Natural substrates of dipeptidyl peptidase 4

(see dipeptidyl peptidase 4)

Concluding Remarks

Dipeptidyl peptidase 4 is physiologically and pharmacologically are of great interest. Some active and specific inhibitors of the enzyme have been identified as potential drugs for diabetes mellitus type II. Meanwhile, the two dipeptidyl peptidase -4 inhibitors sitagliptin and vildagliptin as drugs for the treatment of type 2 diabetes mellitus are allowed. There is evidence that DPP 4 or related enzymes play a role in processes of wound healing, possibly in a number of cancers ( dipeptidyl peptidase IV and aminopeptidase N seem to be involved according to English language publications also in the training of Thyreoidalcarcinomen ) and in the pathogenesis of AIDS play.

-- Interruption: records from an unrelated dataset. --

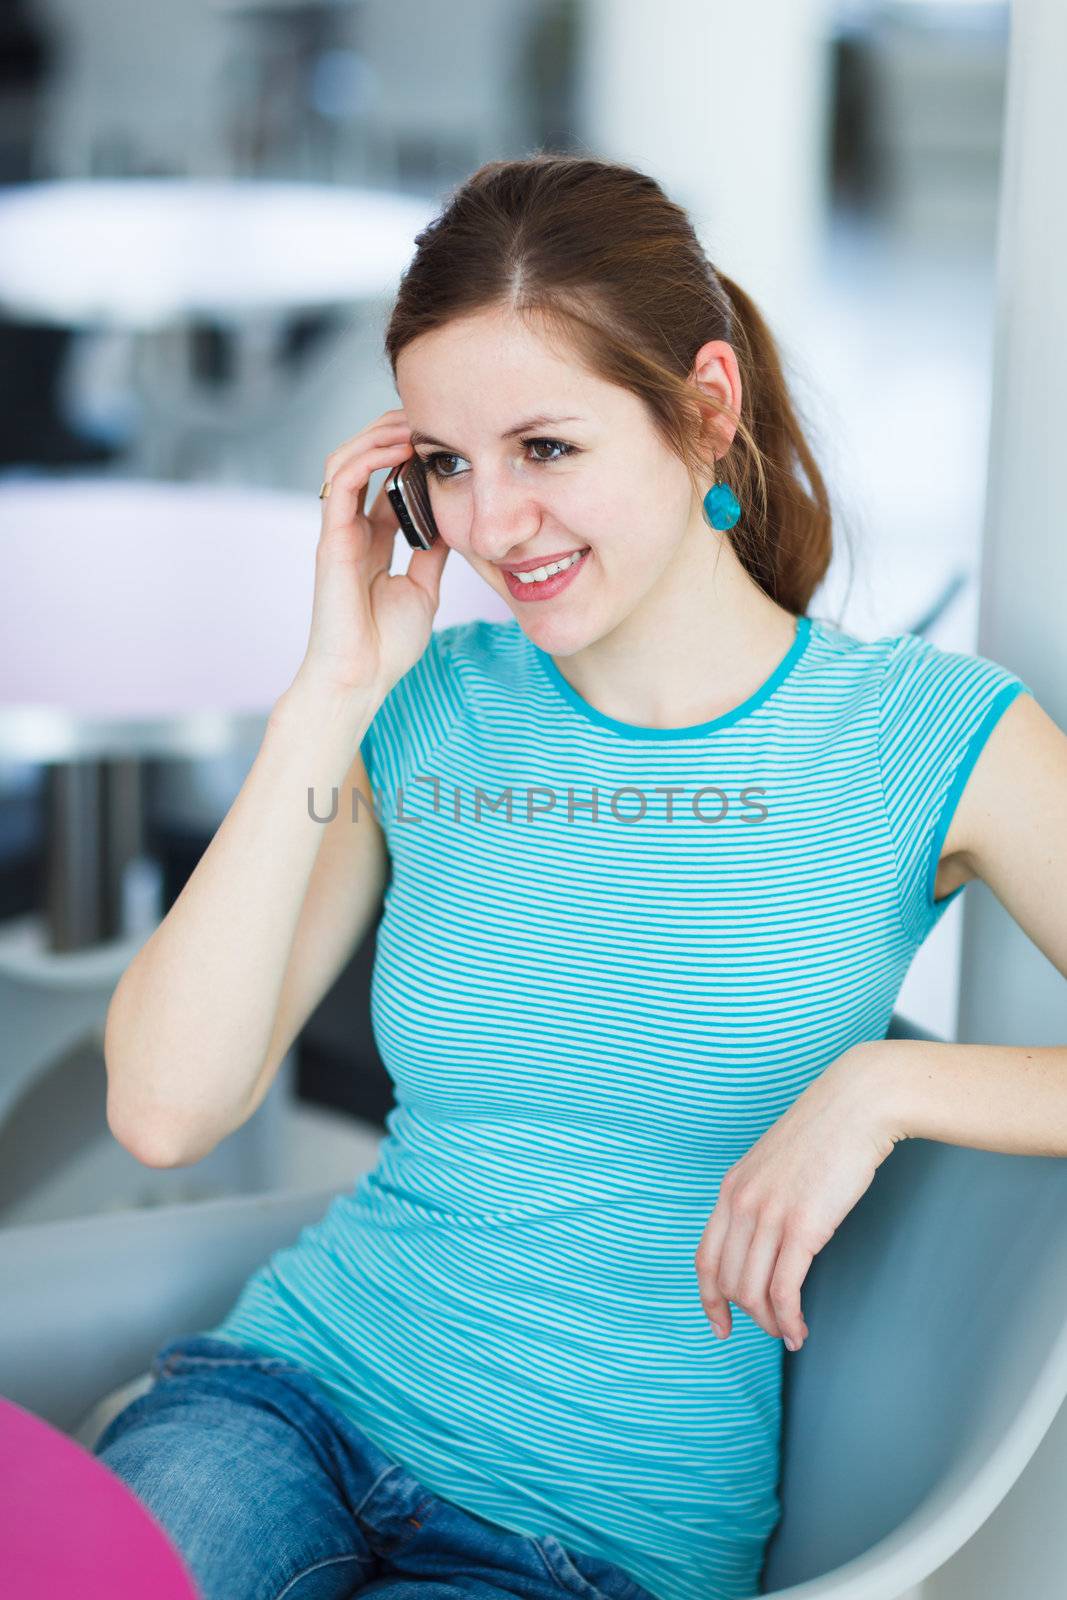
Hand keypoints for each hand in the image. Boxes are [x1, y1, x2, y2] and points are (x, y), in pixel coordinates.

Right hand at [298, 408, 449, 699]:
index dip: (410, 454)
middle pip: (364, 461)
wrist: (362, 678)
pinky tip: (397, 448)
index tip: (443, 438)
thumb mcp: (424, 588)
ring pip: (347, 460)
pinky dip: (367, 457)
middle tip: (429, 416)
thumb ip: (431, 550)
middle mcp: (353, 530)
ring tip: (412, 422)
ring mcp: (339, 532)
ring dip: (377, 435)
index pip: (387, 481)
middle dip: (392, 432)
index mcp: (373, 541)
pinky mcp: (331, 539)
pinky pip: (343, 483)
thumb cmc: (387, 646)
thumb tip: (454, 520)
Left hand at [693, 1044, 900, 1351]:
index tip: (720, 1325)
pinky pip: (784, 1290)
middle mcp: (742, 1203)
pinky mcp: (803, 1227)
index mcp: (732, 1188)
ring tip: (790, 1335)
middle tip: (773, 1330)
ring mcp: (769, 1215)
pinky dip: (788, 1319)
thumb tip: (768, 1235)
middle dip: (747, 1316)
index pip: (705, 1258)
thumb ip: (763, 1196)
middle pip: (728, 1281)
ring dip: (771, 1323)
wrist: (856, 1104)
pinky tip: (799, 1330)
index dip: (709, 1299)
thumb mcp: (776, 1164)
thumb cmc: (826, 1132)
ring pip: (753, 1291)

Several years ago, the close relationship of the enzymes DP II and PSE was (proline -specific endopeptidase ), also PPCE (post- Proline Cleaving Enzyme ) called, described for DPP 4. Recently it has been found that the DPP 4 is a member of a family of dipeptidyl peptidases. It can be assumed that in this area through comparative mechanistic and physiological studies further insights into theoretical and applied issues will result.